05 April 2009

Fixing Health Care in the U.S. is not the sole province of Democrats

We expect elected U.S. Senators and Representatives to be our eyes and ears tackling the often thorny issues that are best solved with a national perspective. We don't want state legislatures to spend time re-inventing the wheel on problems confronting us all - what to do on behalf of military veterans, or the mortgage foreclosure crisis, for instance, are challenges for the national government.

It's easy to blame that government for being slow to solve problems: the bodies that craft the laws are deliberative by nature, the departments they oversee are engaged in large undertakings - getting the government to change course or take up new challenges is not trivial. The perception that government isn't quick to solve problems has led to calls for privatization of various functions over the years - retirement accounts, for instance. The far-reaching effects of deregulating our financial institutions and the credit-default swap game have shown us the downside of privatizing.

Partisan posturing placates lobbyists, postpones problem-solving.

Rising cost of health carePutting health care administration into the hands of the insurance industry has arguably had similarly disastrous results.
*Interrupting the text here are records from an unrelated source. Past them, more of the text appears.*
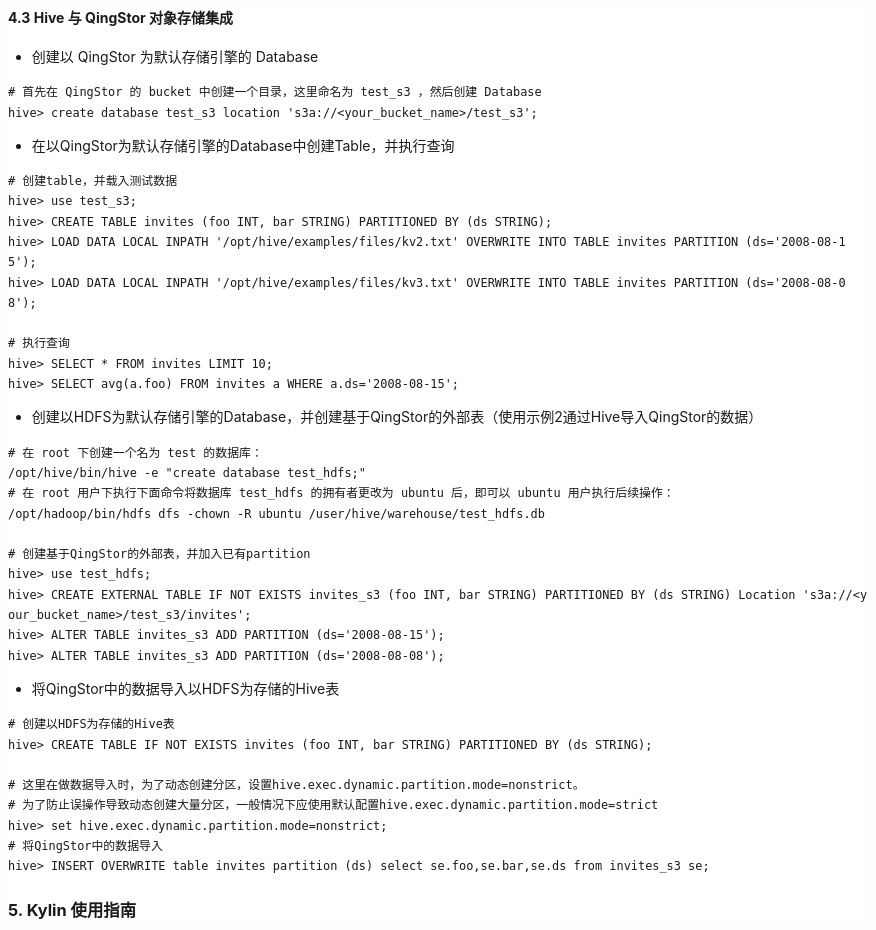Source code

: 
#### 4.3 Hive 与 QingStor 对象存储集成

- 创建以 QingStor 为默认存储引擎的 Database

```shell
# 首先在 QingStor 的 bucket 中创建一个目录，这里命名为 test_s3 ，然后创建 Database
hive> create database test_s3 location 's3a://<your_bucket_name>/test_s3';
```

- 在以QingStor为默认存储引擎的Database中创建Table，并执行查询

```shell
# 创建table，并载入测试数据
hive> use test_s3;
hive> CREATE TABLE invites (foo INT, bar STRING) PARTITIONED BY (ds STRING);
hive> LOAD DATA LOCAL INPATH '/opt/hive/examples/files/kv2.txt' OVERWRITE INTO TABLE invites PARTITION (ds='2008-08-15');
hive> LOAD DATA LOCAL INPATH '/opt/hive/examples/files/kv3.txt' OVERWRITE INTO TABLE invites PARTITION (ds='2008-08-08');

# 执行查询
hive> SELECT * FROM invites LIMIT 10;
hive> SELECT avg(a.foo) FROM invites a WHERE a.ds='2008-08-15';
```

- 创建以HDFS为默认存储引擎的Database，并创建基于QingStor的外部表（使用示例2通过Hive导入QingStor的数据）

```shell
# 在 root 下创建一个名为 test 的数据库：
/opt/hive/bin/hive -e "create database test_hdfs;"
# 在 root 用户下执行下面命令将数据库 test_hdfs 的拥有者更改为 ubuntu 后，即可以 ubuntu 用户执行后续操作：
/opt/hadoop/bin/hdfs dfs -chown -R ubuntu /user/hive/warehouse/test_hdfs.db

# 创建基于QingStor的外部表，并加入已有partition
hive> use test_hdfs;
hive> CREATE EXTERNAL TABLE IF NOT EXISTS invites_s3 (foo INT, bar STRING) PARTITIONED BY (ds STRING) Location 's3a://<your_bucket_name>/test_s3/invites';
hive> ALTER TABLE invites_s3 ADD PARTITION (ds='2008-08-15');
hive> ALTER TABLE invites_s3 ADD PARTITION (ds='2008-08-08');
```

- 将QingStor中的数据导入以HDFS为存储的Hive表

```shell
# 创建以HDFS为存储的Hive表
hive> CREATE TABLE IF NOT EXISTS invites (foo INT, bar STRING) PARTITIONED BY (ds STRING);

# 这里在做数据导入时，为了动态创建分区，设置hive.exec.dynamic.partition.mode=nonstrict。
# 为了防止误操作导致动态创建大量分区，一般情况下应使用默认配置hive.exec.dynamic.partition.mode=strict
hive> set hive.exec.dynamic.partition.mode=nonstrict;
# 将QingStor中的数据导入
hive> INSERT OVERWRITE table invites partition (ds) select se.foo,se.bar,se.ds from invites_s3 se;
```

### 5. Kylin 使用指南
We spend more per capita than other nations, yet their innovations have thus far led only to higher costs that keep rising faster than inflation, faltering quality,and red-tape, with non-medical personnel making decisions about treatments and medications.
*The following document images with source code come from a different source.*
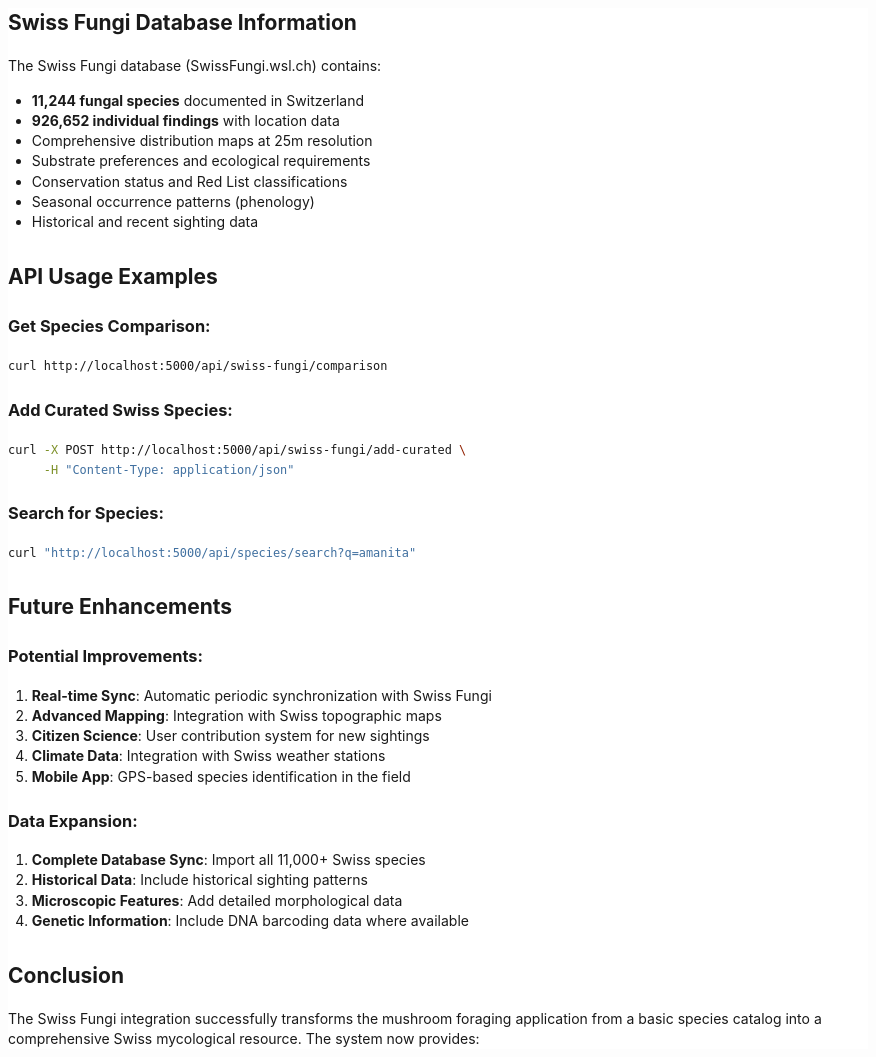 ## Swiss Fungi Database Information

The Swiss Fungi database (SwissFungi.wsl.ch) contains:
- **11,244 fungal species** documented in Switzerland
- **926,652 individual findings** with location data
- Comprehensive distribution maps at 25m resolution
- Substrate preferences and ecological requirements
- Conservation status and Red List classifications
- Seasonal occurrence patterns (phenology)
- Historical and recent sighting data

## API Usage Examples

### Get Species Comparison:
```bash
curl http://localhost:5000/api/swiss-fungi/comparison
```

### Add Curated Swiss Species:
```bash
curl -X POST http://localhost:5000/api/swiss-fungi/add-curated \
     -H "Content-Type: application/json"
```

### Search for Species:
```bash
curl "http://localhost:5000/api/species/search?q=amanita"
```

## Future Enhancements

### Potential Improvements:
1. **Real-time Sync**: Automatic periodic synchronization with Swiss Fungi
2. **Advanced Mapping**: Integration with Swiss topographic maps
3. **Citizen Science**: User contribution system for new sightings
4. **Climate Data**: Integration with Swiss weather stations
5. **Mobile App**: GPS-based species identification in the field

### Data Expansion:
1. **Complete Database Sync**: Import all 11,000+ Swiss species
2. **Historical Data**: Include historical sighting patterns
3. **Microscopic Features**: Add detailed morphological data
4. **Genetic Information**: Include DNA barcoding data where available

## Conclusion

The Swiss Fungi integration successfully transforms the mushroom foraging application from a basic species catalog into a comprehensive Swiss mycological resource. The system now provides:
We've given the responsibility to big insurance companies because we expected creative, cost-effective solutions that improved the delivery of health care services; that's the strength big business brings to any challenge, right? That's why they earn the big salaries and lavish bonuses. Yet the insurance industry hasn't helped get health care right. The costs are out of control, and with millions of Americans - from children through the elderly - uninsured, their system is plainly failing.
U.S. Senator Max Baucus"In 2009, Congress must take up and act on meaningful health reform legislation that achieves coverage for every American while also addressing the underlying problems in our health system. The urgency of this task has become undeniable."
~Senator Max Baucus, (D-MT)
Chairman, Senate Finance Committee
12 November 2008
When the Senate Finance Committee gets involved it's because the repercussions of the current mess are dangerous for the entire U.S. economy. One innovative solution with bi-partisan Finance Committee support is The GREEN HOUSE® Replication Initiative. The concept of Green House® homes is residences for 6 to 10 elders who require skilled nursing care and want to live a rich life. We're talking about significant departure from traditional skilled nursing homes and assisted living facilities, organized to foster community and services by enhancing both autonomy and support. Creating places for senior citizens to enjoy calling home without the necessary assistance and care becoming the focus of life seems an obvious idea, doesn't it?
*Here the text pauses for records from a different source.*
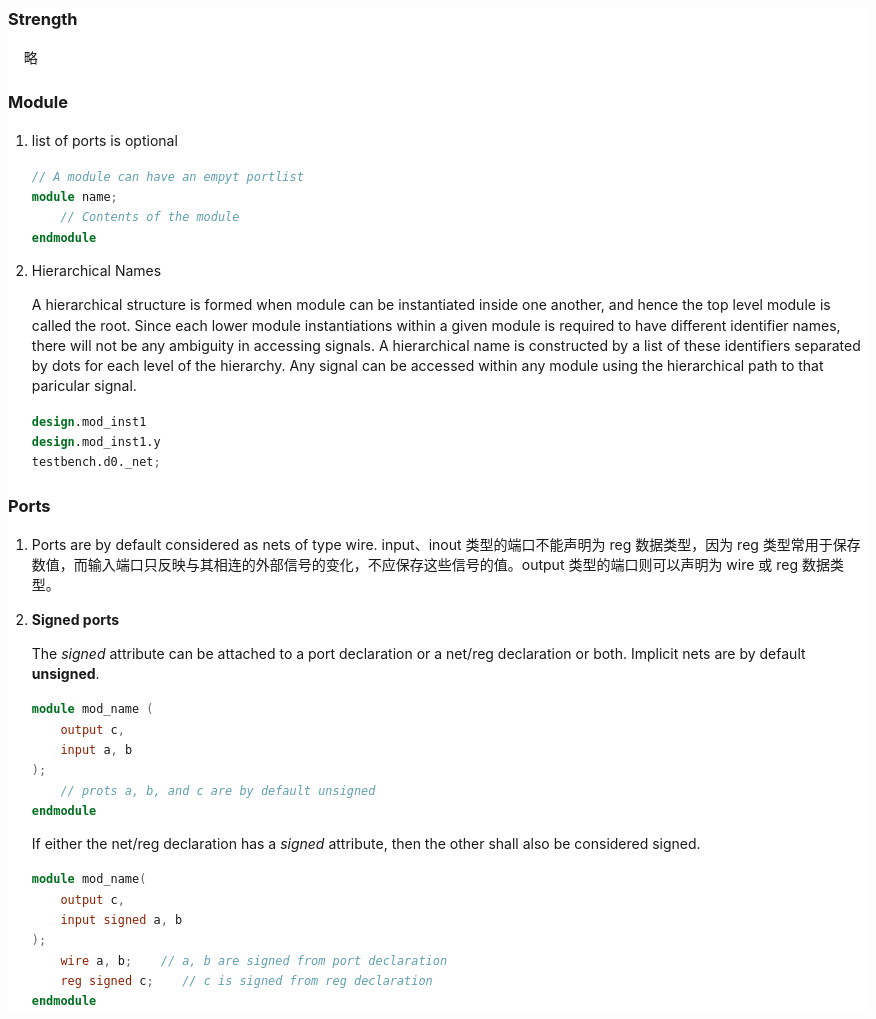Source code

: ### Strength

    略

### Module

1. list of ports is optional
   
   ```verilog
   // A module can have an empyt portlist
   module name;
       // Contents of the module
   endmodule
   ```

2. Hierarchical Names
   
   A hierarchical structure is formed when module can be instantiated inside one another, and hence the top level module is called the root. Since each lower module instantiations within a given module is required to have different identifier names, there will not be any ambiguity in accessing signals. A hierarchical name is constructed by a list of these identifiers separated by dots for each level of the hierarchy. Any signal can be accessed within any module using the hierarchical path to that paricular signal.
   
   ```verilog
   design.mod_inst1
   design.mod_inst1.y
   testbench.d0._net;
   ```

### Ports

1. Ports are by default considered as nets of type wire. input、inout 类型的端口不能声明为 reg 数据类型，因为 reg 类型常用于保存数值，而输入端口只反映与其相连的外部信号的变化，不应保存这些信号的值。output 类型的端口则可以声明为 wire 或 reg 数据类型。

2. **Signed ports**
   
   The *signed* attribute can be attached to a port declaration or a net/reg declaration or both. Implicit nets are by default **unsigned**.
   
   ```verilog
   module mod_name (
       output c,
       input a, b
   );
       // prots a, b, and c are by default unsigned
   endmodule
   ```
   
   If either the net/reg declaration has a *signed* attribute, then the other shall also be considered signed.
   
   ```verilog
   module mod_name(
       output c,
       input signed a, b
   );
       wire a, b;    // a, b are signed from port declaration
       reg signed c;    // c is signed from reg declaration
   endmodule
   ```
more than bottom line numbers

Insurance actuaries and CEOs know the number of elderly Americans is on the rise, and that their health care is costly - but the solutions haven't been coming from their industry. This particular solution is coming from NCB Capital Impact (the nonprofit affiliate of NCB) and the Robert Wood Johnson Foundation. We need to re-define success. Big business is ignoring the problem, looking instead to their separate bottom lines, while non-profit organizations are bringing real innovation and proactive thinking to bear. We need insurance profiteers out of the health care industry - now.

Note: THE GREEN HOUSE® is a registered trademark. Only projects with an executed sub-license agreement may use the "Green House" term, or a confusingly similar term, in association with a long-term care facility.

1 comment:

Tom Hayes, the Synergist said...

It's been pointed out to me that Senator Baucus is, in fact, against single-payer systems, and might work very hard to keep that concept out of any bill that passes the Senate.

So, I cite his rhetoric on the urgency of addressing the matter, but don't necessarily agree with his means. Does that make me a Democrat?